The multi-pair processing command-line is as follows:
srst2 --input_pe ERR024082*.fastq.gz ERR028690*.fastq.gz ERR024619*.fastq.gz --output shigella3 --log --mlst_db Escherichia_coli#1.fasta --mlst_definitions ecoli.txt --gene_db ARGannot.fasta
Note how the output prefix is shigella3, our third processing command-line.

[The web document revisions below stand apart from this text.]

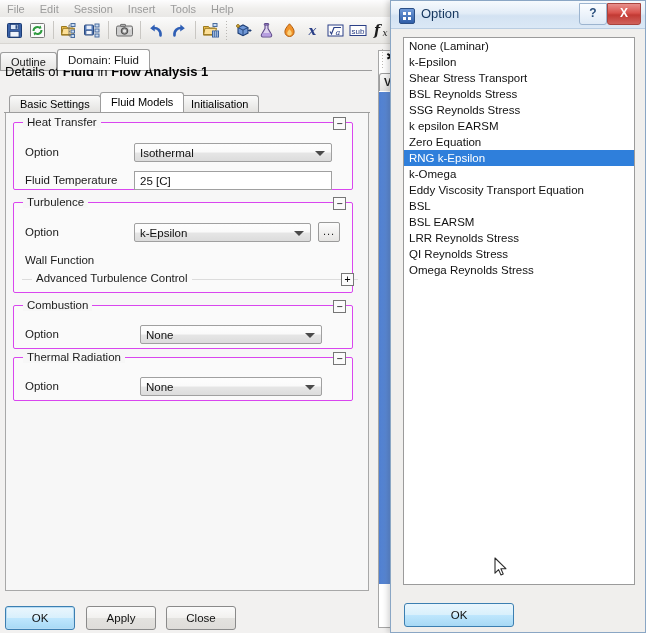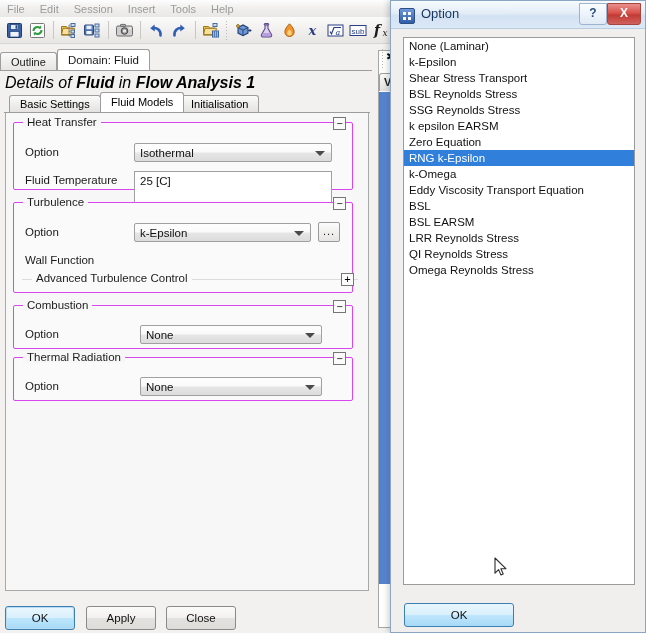"Details of Fluid in Flow" .details-line { font-size: 16px -> 13px; font-style: italic -> none; top: 74px -> 64px }
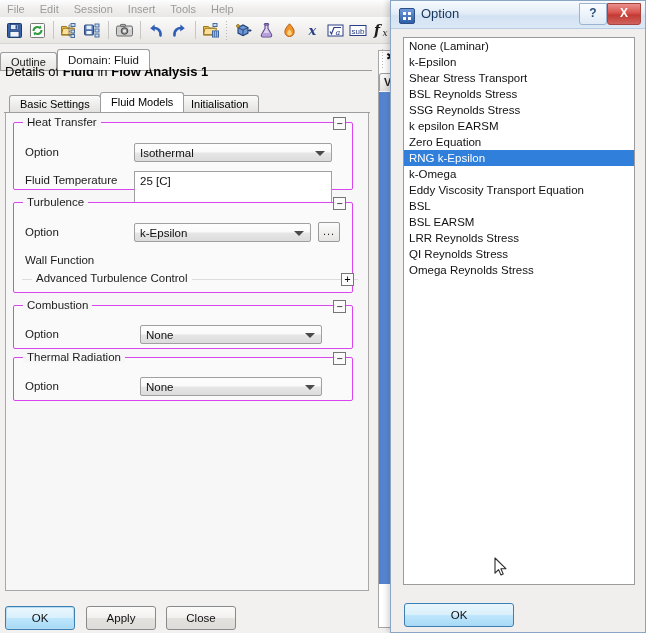"25 [C]" .textfield { height: 32px -> 19px }
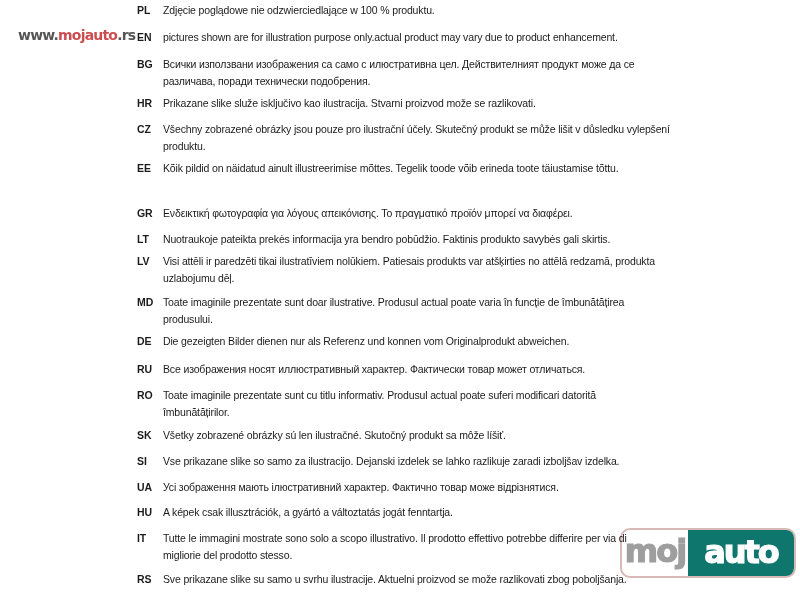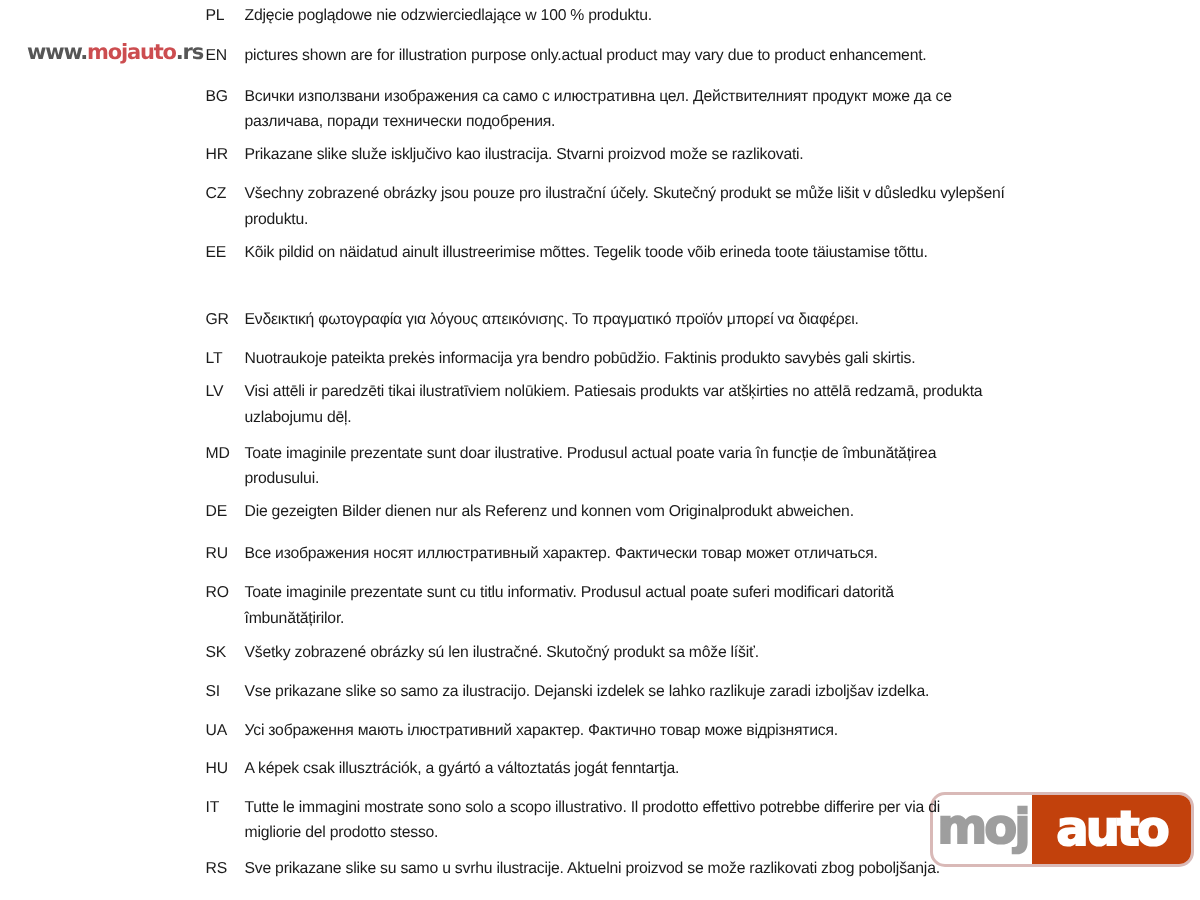"PL" .code { font-weight: 400 -> 700 }
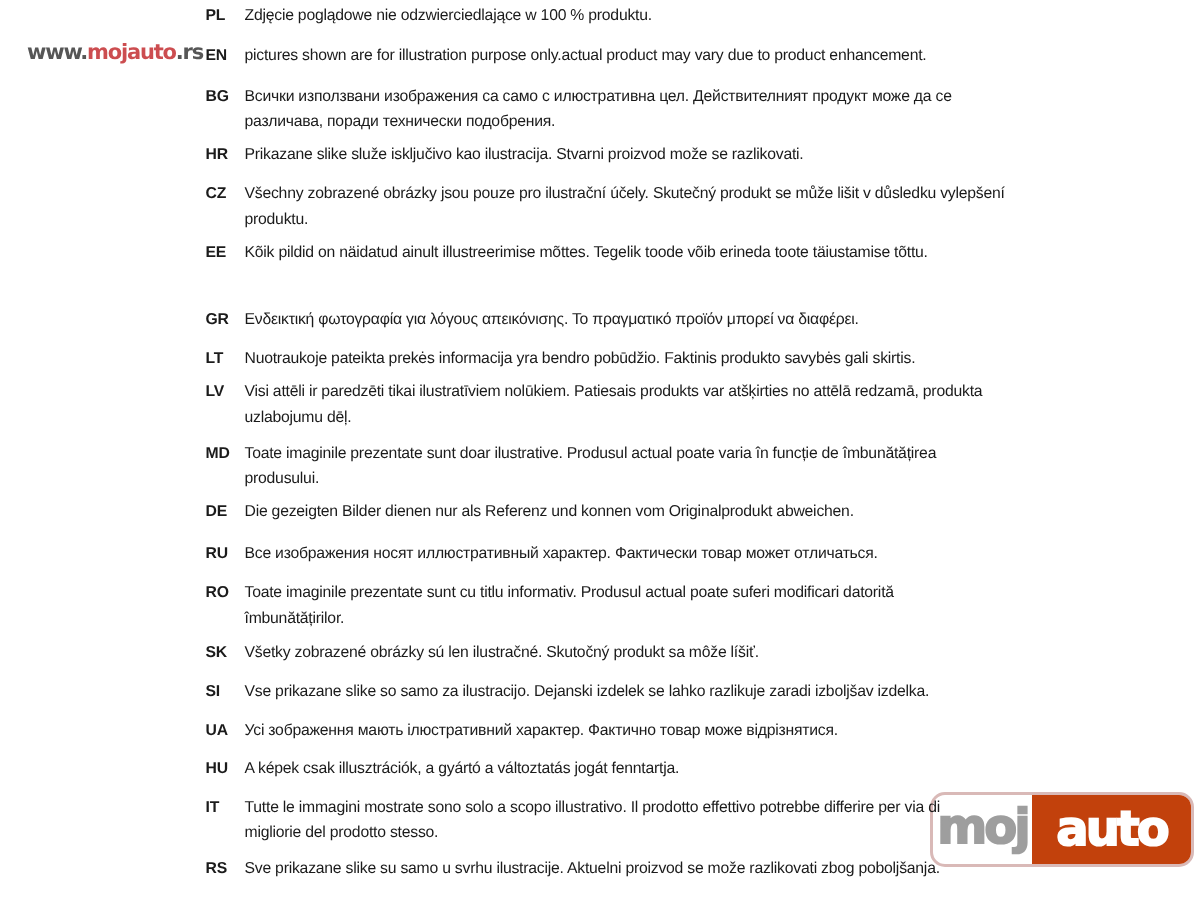"auto" span.logo-auto { background: #c2410c -> #0f766e }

Then the compilation step is as follows:
srst2 --output all --prev_output shigella2__compiledResults.txt shigella3__compiledResults.txt
Command-line notes:
- -prev_output here accepts several previous result files
- -output again gives the prefix name, so that output file will be called all__compiledResults.txt.
Parallel srst2
The srst2 team put together a script called slurm_srst2 for running on a cluster administered by the queue manager SLURM. Marvin uses a different queue manager called Gridengine (qsub) but this script has been modified so that the Gridengine queue manager will accept it and therefore run the datasets in parallel (essentially, each job becomes a separate job, with jobs launching simultaneously to achieve parallelism. This script is called qsub_srst2 and is similar, but with a few differences, to the srst2 command. A typical command line is as follows:
qsub_srst2.py --input_pe ERR024082*.fastq.gz ERR028690*.fastq.gz ERR024619*.fastq.gz --output shi_para_0 --queue lowmemory.q --other_args "--mlst_db Escherichia_coli#1.fasta --mlst_definitions ecoli.txt --gene_db ARGannot.fasta"
Explanation
- in the --input_pe we specify three pairs of input files which will be operated upon in three separate batches, in parallel. It will create three separate job numbers.
- the preceding steps of bowtie and samtools steps will not be done in parallel
- the --other_args (note the underscore) is a way of feeding the extra arguments that the normal srst2 script used. Note also how these must be presented in quotations marks, as a single string.
Glossary
- ST: sequence type ... can be seen as a category a certain sequence can be said to belong to.
- MLST: MultiLocus Sequence Type
- ARG: Antibiotic Resistance Gene, a gene that imbues the microbe with resistance.